WORK ORDER:
Each entry below is to be transcribed exactly; pictures are not copied.

[SOURCE MATERIAL — start]

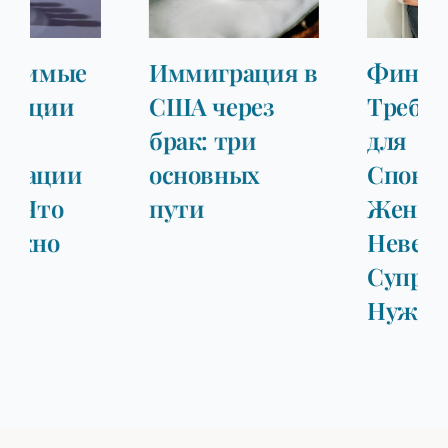
Иммиграция в
Финансовые
США через
Требования
брак: три
для
основных
Спонсирования
пути
Жениха/
Невесты или
Супруга/и: Что
Нужно Знать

[SOURCE MATERIAL — finish]

TASK OUTPUT:
Иммиграция в
Финансовые
США через
Требования
брак: три
для
основных
Спонсирования
пути
Жениха/
Невесты или
Супруга/и: Что
Нужно Знать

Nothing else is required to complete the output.